L’ancien juge de la Cour suprême des États-Unis, Stephen Breyer, a récemment partagé son point de vue sur l’utilisation croissante du "shadow docket", un mécanisme judiciaire d’urgence. Lors d’un échange avec le magazine Harvard, il a écarté les inquiétudes exprimées par certains observateurs sur la manière dont la Cour suprême gère ces procédures accélérées.
Interrogé sur la question : « Faut-il s’inquiéter de la dépendance de la Cour envers le shadow docket ? », Breyer a répondu par la négative. « Chaque juridiction dispose d’un tel mécanisme, que nous appelons docket d’urgence », a-t-il expliqué. Historiquement, ce dispositif était principalement utilisé pour accorder des sursis dans les affaires de peine de mort ou pour trancher des questions électorales urgentes, comme les règles de vote.
Breyer, aujourd’hui professeur de droit administratif à Harvard et juge visiteur à la Cour d’appel du premier circuit, a souligné que l’augmentation de l’usage du shadow docket s’explique en partie par l’afflux de recours liés aux restrictions sanitaires pendant la pandémie de COVID-19. Il a rejeté l’idée d’un « complot au sein de la Cour pour orienter des décisions », préférant y voir une adaptation aux nouveaux enjeux constitutionnels.

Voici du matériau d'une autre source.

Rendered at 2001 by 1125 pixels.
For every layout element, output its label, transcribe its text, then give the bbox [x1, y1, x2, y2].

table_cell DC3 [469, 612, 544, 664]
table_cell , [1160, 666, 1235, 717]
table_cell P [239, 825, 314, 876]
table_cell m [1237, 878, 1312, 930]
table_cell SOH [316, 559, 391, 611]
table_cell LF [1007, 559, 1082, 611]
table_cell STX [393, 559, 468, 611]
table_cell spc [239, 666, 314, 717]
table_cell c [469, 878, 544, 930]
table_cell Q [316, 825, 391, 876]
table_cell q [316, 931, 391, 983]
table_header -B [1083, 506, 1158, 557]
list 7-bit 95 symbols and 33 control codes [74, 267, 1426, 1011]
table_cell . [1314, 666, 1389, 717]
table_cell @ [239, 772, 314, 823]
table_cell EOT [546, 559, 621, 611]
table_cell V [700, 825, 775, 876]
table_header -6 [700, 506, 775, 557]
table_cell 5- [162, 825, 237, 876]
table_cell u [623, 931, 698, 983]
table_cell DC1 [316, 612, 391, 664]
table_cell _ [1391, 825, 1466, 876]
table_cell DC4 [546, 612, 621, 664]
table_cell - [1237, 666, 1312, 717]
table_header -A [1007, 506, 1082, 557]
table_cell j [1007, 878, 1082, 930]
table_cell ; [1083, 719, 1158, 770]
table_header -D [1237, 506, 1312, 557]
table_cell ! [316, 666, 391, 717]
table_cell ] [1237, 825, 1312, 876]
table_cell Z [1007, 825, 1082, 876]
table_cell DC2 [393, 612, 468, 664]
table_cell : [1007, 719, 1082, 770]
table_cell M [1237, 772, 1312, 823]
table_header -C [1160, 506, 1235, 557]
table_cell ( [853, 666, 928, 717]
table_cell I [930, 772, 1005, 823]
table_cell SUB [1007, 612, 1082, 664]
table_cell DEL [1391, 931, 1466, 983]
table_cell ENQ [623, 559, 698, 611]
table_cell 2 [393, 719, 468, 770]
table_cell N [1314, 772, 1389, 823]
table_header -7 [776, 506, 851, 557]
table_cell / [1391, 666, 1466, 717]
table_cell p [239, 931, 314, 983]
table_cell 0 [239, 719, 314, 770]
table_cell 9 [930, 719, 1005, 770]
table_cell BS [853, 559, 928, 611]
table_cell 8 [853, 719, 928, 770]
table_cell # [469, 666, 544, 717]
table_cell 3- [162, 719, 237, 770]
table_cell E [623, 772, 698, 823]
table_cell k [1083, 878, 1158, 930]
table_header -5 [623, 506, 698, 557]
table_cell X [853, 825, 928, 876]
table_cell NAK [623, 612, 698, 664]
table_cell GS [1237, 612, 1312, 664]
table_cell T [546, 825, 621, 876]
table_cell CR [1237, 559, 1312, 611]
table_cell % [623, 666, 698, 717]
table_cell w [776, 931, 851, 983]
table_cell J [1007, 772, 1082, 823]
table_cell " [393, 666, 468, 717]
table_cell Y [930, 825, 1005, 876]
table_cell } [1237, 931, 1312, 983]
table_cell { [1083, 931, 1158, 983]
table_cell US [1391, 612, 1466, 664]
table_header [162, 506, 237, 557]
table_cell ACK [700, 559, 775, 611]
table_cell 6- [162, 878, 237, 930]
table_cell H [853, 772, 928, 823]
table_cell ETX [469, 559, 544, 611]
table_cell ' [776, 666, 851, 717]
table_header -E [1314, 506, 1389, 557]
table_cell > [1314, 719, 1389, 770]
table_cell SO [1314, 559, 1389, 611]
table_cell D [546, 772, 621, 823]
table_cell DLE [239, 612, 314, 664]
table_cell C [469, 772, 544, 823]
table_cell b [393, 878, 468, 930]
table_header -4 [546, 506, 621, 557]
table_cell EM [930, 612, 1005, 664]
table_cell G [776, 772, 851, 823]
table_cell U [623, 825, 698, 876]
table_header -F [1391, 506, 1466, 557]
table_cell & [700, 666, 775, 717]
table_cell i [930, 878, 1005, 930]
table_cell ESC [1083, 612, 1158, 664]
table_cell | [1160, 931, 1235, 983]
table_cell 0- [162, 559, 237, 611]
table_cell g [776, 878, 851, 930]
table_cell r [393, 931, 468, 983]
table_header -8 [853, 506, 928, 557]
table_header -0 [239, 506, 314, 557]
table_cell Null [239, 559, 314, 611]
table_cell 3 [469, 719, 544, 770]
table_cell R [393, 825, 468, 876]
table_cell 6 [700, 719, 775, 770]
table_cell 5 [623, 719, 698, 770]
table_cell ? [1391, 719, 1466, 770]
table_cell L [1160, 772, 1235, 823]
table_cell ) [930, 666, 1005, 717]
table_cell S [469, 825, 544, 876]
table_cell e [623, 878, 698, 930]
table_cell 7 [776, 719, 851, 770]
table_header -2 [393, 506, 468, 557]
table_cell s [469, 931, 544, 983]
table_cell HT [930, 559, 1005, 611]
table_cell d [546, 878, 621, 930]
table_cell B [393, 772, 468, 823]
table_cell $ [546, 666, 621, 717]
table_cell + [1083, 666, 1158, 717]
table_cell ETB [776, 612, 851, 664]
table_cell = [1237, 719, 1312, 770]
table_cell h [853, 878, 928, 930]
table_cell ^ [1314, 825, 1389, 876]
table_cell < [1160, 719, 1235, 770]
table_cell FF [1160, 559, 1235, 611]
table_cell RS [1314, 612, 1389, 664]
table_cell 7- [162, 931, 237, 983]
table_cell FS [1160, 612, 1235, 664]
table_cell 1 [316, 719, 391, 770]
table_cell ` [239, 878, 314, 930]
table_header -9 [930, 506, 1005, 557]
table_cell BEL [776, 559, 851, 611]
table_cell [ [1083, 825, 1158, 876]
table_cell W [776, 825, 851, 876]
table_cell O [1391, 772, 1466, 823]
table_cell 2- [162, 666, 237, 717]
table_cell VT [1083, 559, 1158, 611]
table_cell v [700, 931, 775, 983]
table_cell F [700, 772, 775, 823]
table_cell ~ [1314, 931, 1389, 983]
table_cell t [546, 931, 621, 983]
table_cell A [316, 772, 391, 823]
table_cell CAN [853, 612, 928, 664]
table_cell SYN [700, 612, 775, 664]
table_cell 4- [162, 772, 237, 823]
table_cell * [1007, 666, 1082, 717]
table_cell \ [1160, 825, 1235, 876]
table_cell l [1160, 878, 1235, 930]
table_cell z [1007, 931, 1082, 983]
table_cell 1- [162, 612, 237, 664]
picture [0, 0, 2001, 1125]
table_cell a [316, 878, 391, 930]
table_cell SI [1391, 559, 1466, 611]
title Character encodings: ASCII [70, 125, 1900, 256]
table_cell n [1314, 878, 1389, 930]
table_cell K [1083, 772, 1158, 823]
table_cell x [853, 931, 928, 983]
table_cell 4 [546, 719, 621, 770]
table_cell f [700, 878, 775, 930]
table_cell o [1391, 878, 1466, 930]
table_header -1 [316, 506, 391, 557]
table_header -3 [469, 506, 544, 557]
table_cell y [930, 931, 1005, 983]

Selon lui, les affaires traitées en urgence concernent désormais davantage les conflits de pouvoir entre le Congrès et le président, ainsi que les questions de séparation des pouvoirs. « Il n’est donc pas surprenant que, dans un contexte où le gouvernement fédéral cherche à imposer des politiques controversées, le docket d’urgence soit plus sollicité », a-t-il déclaré.
Un avis partagé par d’autres juristes
Bien que l’ancien juge Michael McConnell, spécialiste du droit constitutionnel, ne partage pas la philosophie judiciaire de Breyer, il rejoint son analyse sur l’usage du shadow docket. Dans une tribune publiée par le Washington Post, il estime que cette pratique, bien que critiquable sur certains aspects, est une réponse inévitable à l’extension du pouvoir exécutif et aux litiges qui en découlent.
McConnell écrit :
« De nombreuses décisions du shadow docket font l’objet de critiques légitimes, mais leur rejet systématique est une erreur. Ces affaires reflètent une réalité pratique : il faut parfois des mois, voire des années, pour qu’un dossier soit examiné par la justice. Si une politique est mise en œuvre pendant ce délai, les conséquences peuvent être irréversibles. »
Il ajoute que lorsque le président impose une mesure sans l’aval du Congrès – comme dans le cas des tarifs douaniers ou des obligations vaccinales –, « il est souvent impossible de revenir en arrière ». À l’inverse, bloquer une politique alors que le président en a légitimement le pouvoir peut aussi priver les électeurs de l’application de leur volonté.
Un débat sur l’équilibre des pouvoirs
Le shadow docket, bien que controversé, illustre les tensions persistantes autour de la répartition des pouvoirs aux États-Unis. Pour ses défenseurs, il permet une réponse rapide aux crises. Pour ses détracteurs, il risque de contourner les procédures judiciaires classiques, privant les justiciables d’un examen approfondi.
Alors que la Cour suprême continue de l’utiliser, le débat sur son rôle et ses limites reste d’actualité, notamment dans un contexte politique marqué par des divisions profondes.